> [WORK INSTRUCTIONS] All lines in the material with the string "Invincible" should be listed.

[Start of section]

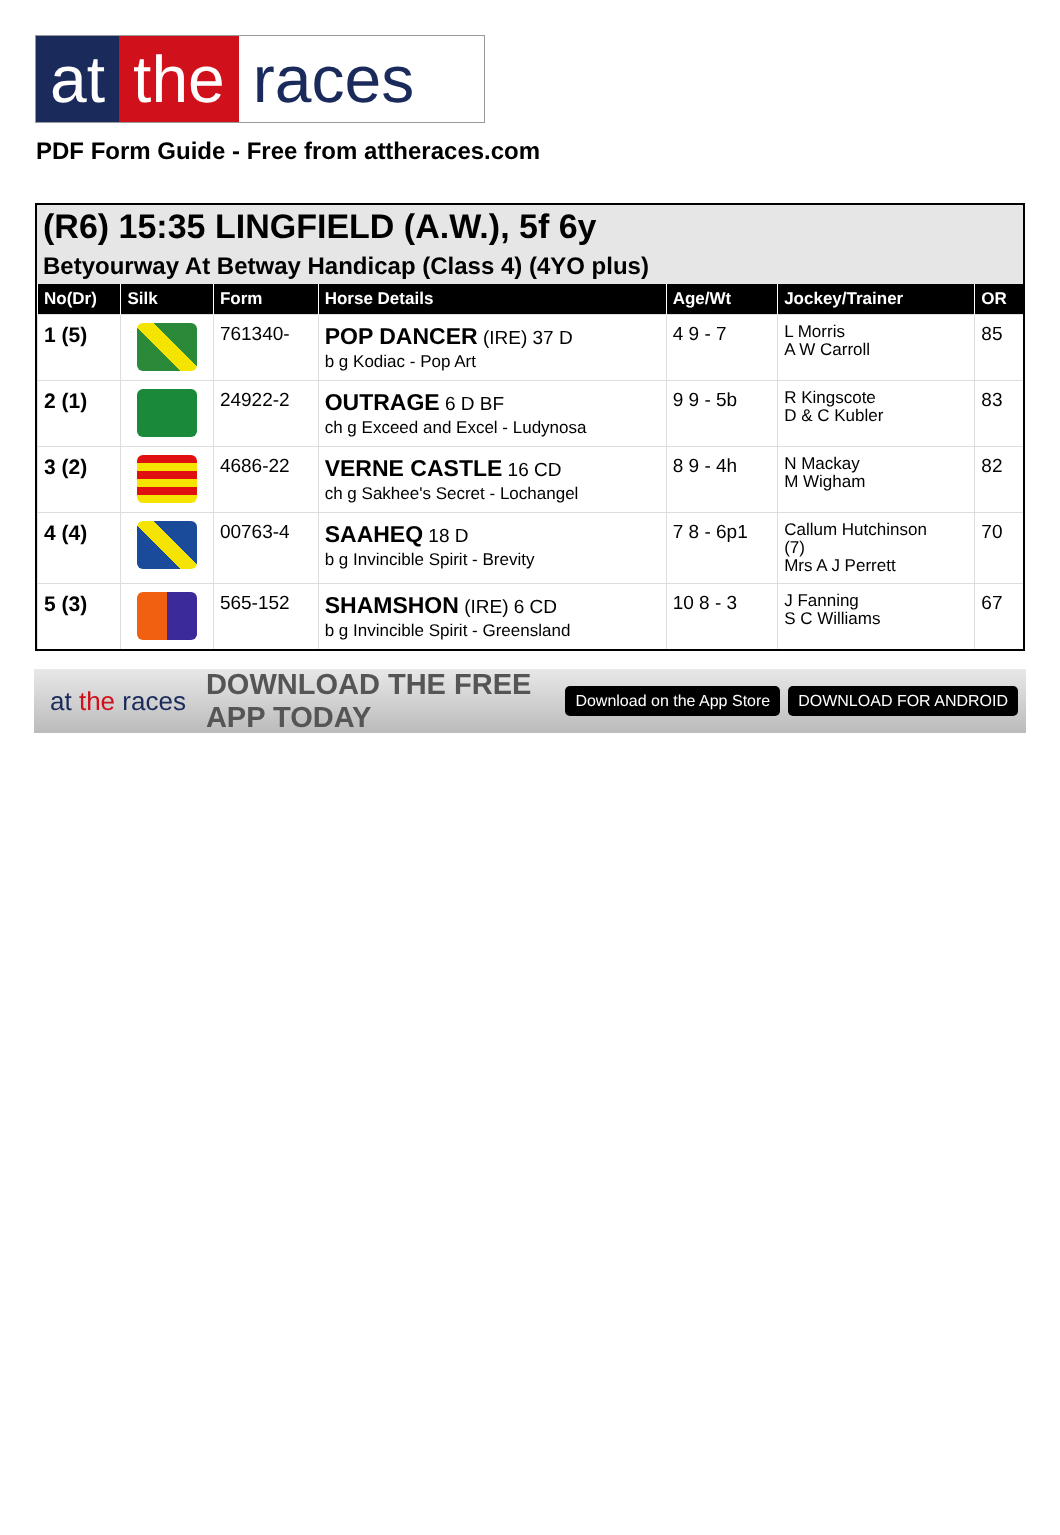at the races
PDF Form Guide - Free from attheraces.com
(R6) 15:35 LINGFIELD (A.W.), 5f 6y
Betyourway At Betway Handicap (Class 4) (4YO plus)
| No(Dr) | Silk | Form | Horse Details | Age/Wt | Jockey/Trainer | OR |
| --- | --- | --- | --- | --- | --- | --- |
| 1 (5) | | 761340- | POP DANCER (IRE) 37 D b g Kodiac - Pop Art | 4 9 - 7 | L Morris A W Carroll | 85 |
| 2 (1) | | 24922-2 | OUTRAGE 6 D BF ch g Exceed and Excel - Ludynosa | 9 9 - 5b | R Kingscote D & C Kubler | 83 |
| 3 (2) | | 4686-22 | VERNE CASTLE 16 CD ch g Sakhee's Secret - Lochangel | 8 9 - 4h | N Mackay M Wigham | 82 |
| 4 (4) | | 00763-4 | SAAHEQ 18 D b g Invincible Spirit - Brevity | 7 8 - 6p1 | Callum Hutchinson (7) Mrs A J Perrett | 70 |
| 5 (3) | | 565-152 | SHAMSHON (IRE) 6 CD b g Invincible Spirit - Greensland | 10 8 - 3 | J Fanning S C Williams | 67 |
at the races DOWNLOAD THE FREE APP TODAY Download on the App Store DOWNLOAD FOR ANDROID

[End of section]

> [ANSWER SPACE]
| 4 (4) | | 00763-4 | SAAHEQ 18 D b g Invincible Spirit - Brevity | 7 8 - 6p1 | Callum Hutchinson (7) Mrs A J Perrett | 70 |
| 5 (3) | | 565-152 | SHAMSHON (IRE) 6 CD b g Invincible Spirit - Greensland | 10 8 - 3 | J Fanning S C Williams | 67 |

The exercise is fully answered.